Considero que, para um psicanalista, a aquisição deste ritmo entre passado e presente, este percurso do outrora-agora, são essenciais para o tempo da psicanálise, e fundamentais para o desempenho da sua função. Faço um breve resumo do que isto me faz pensar.
A vida de qualquer pessoa é vivida como a continuidade de uma experiência, que é a experiência de estar vivo. E com o andar do tempo, esta continuidade da experiência vai-se enriquecendo com a experiência da continuidade.
As várias experiências, e a sequência dos sentimentos a elas associados, vão sendo organizados no tempo e esta experiência da continuidade vai permitindo a introdução da cronologia, ou seja, a vivência do antes e depois. A variedade das experiências insere-se no sentimento de continuidade do indivíduo que as experiencia.
A criança, o adolescente, o jovem, o adulto, o idoso são a mesma pessoa. Mas viveram as coisas de maneira diferente, nos diferentes momentos. E quando as recorda, já não são a experiência original, mas a experiência de uma recordação do passado. E isto é essencial.
É a vivência da continuidade da pessoa, na variabilidade das experiências vividas, que permite a construção de uma identidade coerente, no decorrer do tempo. E as experiências outrora vividas, são recordadas e integradas de maneira diferente, para poderem fazer sentido nessa experiência da continuidade. Quer dizer que uma experiência vivida é muito diferente da vivência da sua recordação, mas é com esta última que o psicanalista trabalha.
“Eu era feliz? Não sei, fui-o outrora agora” – Fernando Pessoa
O trabalho psicanalítico deve conduzir à boa integração, na vivência atual, das várias experiência passadas, com toda a complexidade deste processo.
O tempo do trabalho analítico, justamente, é a vivência de um percurso, em que o passado está sempre presente na vivência atual.
É por isso que a experiência da análise, com toda a sua autenticidade, não deve ser “contaminada” com encontros na realidade externa, entre os dois intervenientes no processo. Perderia a sua especificidade.
É por isso que eu gosto de ligar a escuta analítica à experiência da escuta musical. Porque a música é uma arte que se desenrola no tempo, e só existe num percurso.
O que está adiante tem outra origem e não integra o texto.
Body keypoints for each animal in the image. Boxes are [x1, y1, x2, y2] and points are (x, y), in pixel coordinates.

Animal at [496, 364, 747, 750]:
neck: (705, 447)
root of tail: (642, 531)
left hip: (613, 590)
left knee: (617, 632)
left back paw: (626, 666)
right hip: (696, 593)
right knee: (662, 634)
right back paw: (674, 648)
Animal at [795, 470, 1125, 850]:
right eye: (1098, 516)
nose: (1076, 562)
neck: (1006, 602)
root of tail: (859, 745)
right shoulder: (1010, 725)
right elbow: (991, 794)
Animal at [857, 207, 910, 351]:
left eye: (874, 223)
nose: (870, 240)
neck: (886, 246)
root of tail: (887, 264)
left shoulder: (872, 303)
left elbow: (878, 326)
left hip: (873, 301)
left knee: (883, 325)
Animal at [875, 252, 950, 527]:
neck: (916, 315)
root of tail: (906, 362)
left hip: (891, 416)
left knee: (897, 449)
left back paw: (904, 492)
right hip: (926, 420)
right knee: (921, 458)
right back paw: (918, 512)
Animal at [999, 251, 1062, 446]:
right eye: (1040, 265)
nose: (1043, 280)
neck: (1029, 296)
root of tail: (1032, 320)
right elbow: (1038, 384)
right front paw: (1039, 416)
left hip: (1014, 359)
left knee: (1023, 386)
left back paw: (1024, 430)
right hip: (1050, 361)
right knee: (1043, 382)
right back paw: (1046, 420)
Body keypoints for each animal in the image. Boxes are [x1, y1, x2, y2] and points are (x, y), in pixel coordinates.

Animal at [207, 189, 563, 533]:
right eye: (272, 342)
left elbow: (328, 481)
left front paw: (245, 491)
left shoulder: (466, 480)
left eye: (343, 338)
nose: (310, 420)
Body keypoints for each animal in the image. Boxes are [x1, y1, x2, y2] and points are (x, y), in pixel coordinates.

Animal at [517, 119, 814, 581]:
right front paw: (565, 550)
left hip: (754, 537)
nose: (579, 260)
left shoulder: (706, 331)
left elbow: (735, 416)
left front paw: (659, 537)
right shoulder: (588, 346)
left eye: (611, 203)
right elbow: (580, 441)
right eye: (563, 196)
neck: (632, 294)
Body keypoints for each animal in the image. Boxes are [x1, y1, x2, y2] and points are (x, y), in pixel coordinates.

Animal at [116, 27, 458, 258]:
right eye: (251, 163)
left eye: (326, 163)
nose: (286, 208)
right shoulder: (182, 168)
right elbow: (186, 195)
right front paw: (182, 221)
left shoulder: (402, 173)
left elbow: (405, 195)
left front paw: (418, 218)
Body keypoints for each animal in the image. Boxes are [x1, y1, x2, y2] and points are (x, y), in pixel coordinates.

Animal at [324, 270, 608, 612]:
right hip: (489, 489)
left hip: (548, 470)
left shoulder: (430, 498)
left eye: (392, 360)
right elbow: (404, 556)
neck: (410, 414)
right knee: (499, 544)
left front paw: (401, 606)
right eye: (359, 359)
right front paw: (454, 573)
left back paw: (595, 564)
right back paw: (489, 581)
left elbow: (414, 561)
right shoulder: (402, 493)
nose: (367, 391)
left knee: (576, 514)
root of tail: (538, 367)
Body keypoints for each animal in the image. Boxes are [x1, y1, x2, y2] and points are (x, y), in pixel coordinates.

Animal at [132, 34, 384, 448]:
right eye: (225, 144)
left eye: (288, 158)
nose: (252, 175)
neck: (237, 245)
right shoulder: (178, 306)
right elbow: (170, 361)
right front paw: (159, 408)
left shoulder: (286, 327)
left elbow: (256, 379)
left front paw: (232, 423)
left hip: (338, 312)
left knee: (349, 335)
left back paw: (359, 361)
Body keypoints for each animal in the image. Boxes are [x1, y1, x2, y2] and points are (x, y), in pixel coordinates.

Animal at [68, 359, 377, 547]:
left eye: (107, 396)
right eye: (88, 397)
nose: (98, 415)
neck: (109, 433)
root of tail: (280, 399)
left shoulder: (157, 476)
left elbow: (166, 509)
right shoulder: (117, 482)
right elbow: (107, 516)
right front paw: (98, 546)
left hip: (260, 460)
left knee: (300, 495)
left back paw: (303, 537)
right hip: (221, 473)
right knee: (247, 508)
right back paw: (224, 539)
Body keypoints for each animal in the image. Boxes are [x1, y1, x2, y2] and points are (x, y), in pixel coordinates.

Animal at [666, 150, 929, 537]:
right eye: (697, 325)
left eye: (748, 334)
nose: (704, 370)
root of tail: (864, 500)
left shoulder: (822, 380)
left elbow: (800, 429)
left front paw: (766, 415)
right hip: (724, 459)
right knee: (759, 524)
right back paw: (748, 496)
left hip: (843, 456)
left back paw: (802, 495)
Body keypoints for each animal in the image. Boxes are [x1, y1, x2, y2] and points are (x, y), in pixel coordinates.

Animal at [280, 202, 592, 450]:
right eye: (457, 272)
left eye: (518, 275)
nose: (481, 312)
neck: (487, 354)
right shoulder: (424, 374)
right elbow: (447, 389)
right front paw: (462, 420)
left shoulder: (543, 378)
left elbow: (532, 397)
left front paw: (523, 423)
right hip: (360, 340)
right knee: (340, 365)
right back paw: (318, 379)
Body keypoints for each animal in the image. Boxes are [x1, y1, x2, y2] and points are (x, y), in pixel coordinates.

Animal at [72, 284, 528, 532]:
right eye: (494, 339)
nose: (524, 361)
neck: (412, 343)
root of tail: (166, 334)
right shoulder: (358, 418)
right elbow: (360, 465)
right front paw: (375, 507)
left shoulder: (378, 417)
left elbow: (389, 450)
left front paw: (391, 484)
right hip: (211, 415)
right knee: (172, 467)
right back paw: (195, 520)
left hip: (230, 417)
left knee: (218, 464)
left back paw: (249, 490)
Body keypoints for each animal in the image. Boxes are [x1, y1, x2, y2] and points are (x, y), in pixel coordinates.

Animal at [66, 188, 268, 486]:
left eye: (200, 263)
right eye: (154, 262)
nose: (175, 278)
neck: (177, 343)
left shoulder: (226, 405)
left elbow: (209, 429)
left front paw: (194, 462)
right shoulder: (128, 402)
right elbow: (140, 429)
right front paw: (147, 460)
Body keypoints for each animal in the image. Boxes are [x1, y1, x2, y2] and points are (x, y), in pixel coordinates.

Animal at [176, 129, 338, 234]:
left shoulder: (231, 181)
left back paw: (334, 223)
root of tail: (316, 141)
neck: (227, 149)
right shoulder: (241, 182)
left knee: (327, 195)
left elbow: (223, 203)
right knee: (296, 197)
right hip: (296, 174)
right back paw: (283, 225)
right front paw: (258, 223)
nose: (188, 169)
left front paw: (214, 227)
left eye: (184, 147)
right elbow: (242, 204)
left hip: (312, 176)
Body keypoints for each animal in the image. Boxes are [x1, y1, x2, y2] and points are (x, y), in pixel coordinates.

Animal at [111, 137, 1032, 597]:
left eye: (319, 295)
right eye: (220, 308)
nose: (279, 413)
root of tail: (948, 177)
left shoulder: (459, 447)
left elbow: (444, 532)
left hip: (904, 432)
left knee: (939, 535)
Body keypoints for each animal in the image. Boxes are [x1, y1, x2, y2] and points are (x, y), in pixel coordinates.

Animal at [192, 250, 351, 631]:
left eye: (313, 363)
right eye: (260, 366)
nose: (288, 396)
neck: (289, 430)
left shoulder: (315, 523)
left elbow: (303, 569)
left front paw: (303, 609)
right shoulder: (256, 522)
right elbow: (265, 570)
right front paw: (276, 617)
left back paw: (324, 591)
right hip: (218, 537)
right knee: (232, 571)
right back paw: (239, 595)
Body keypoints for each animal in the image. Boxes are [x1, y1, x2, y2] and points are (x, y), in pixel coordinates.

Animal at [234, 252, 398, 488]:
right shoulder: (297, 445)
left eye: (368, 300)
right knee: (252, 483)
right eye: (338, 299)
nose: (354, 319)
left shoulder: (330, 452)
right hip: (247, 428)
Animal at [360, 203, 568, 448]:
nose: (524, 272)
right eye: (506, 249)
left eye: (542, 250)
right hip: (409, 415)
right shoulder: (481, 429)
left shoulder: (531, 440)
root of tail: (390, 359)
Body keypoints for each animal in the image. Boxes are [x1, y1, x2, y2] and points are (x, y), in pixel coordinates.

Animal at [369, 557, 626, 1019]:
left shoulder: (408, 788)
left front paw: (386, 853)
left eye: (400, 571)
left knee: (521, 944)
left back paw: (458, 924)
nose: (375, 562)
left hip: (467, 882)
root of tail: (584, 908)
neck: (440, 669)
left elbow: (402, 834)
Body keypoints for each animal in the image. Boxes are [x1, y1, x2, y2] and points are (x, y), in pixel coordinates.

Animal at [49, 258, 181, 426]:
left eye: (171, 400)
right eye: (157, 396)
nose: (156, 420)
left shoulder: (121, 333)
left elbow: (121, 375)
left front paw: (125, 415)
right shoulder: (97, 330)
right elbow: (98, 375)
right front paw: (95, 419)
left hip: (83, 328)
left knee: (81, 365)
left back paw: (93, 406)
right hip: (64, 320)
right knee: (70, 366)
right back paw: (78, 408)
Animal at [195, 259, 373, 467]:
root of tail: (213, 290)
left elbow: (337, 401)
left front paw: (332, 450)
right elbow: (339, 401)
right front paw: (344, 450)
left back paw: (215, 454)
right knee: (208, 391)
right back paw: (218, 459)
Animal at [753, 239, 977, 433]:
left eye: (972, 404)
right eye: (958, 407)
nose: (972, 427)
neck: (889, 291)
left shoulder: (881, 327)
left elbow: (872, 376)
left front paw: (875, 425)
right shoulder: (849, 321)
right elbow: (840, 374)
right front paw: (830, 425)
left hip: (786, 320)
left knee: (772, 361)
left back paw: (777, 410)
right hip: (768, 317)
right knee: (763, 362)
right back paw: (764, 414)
Na música, a recordação do que já passou e a sua repetição, o da capo, são fundamentais para a fruição emocionada no presente.
Em certa ocasião, comparei a escuta das várias sessões analíticas, ou seja, o decorrer de uma análise, à escuta do Bollero de Ravel. Neste caso, a repetição de mesma melodia é sentida como sempre diferente, o que lhe dá uma vivência própria em cada momento.
No decorrer de uma análise, separado da realidade exterior, vai-se vivendo o dia a dia, nos pensamentos, nas emoções, nas recordações, a noite e o dia.
“Se tivesse de recomeçar a vida, recomeçava-a com os mesmos erros e paixões”. É esta a frase que abre as Memórias de Raul Brandão. Estados emocionais do passado, como são vividos no presente.
“Se tivesse de recomeçar a vida” poderia ser o princípio de uma análise. É alguém que está a encontrar-se com a sua história para a contar, à procura de um sentido, de uma nova compreensão.
Na análise há um outro que ouve, e, de quando em quando, diz de sua justiça, promovendo a partilha de uma compreensão. E Raul Brandão continua:
Não me arrependo, nunca me arrependi. (…) Não me habituo. Não posso ver uma árvore sem espanto, e acabo desconhecendo a vida e titubeando como comecei a vida. É uma primeira sessão de análise?
Para responder a esta pergunta, é importante ter presente que certas coisas só se dizem, e só se escrevem, muitos anos depois, quando os factos a que se referem são revividos, presentes na emoção como passado. E nessas condições estão envolvidos no tempo e na memória emocionada. É o caso desta frase de Raul Brandão.
Recordar essas coisas dá-lhes uma nova forma de existir que enriquece a vida, e pode dar uma integração atual aos sentimentos então vividos. Está-se perante o passado, que está sempre dinamicamente presente. É isso, pelo menos em parte, que procuramos fazer numa análise.
E sabemos que as condições do quadro analítico permitem que aconteça um processo com características muito especiais.
Com muita frequência, surge, em idade madura, o impulso de escrever as Memórias, o que leva o próprio a compreender muita coisa que tinha ficado em suspenso. E estas Memórias são uma fonte riquíssima de conhecimento humano.
Dentro deste movimento, é significativo notar que, quando alguém sente o impulso de escrever um romance, quase sempre isso o lança numa procura que se prolonga por muitos anos, sempre escrevendo mais, com frequência até ao fim da vida. Há como que uma exigência permanente de recomeçar a narrativa, na procura de a completar. Completar a vida? Outrora agora.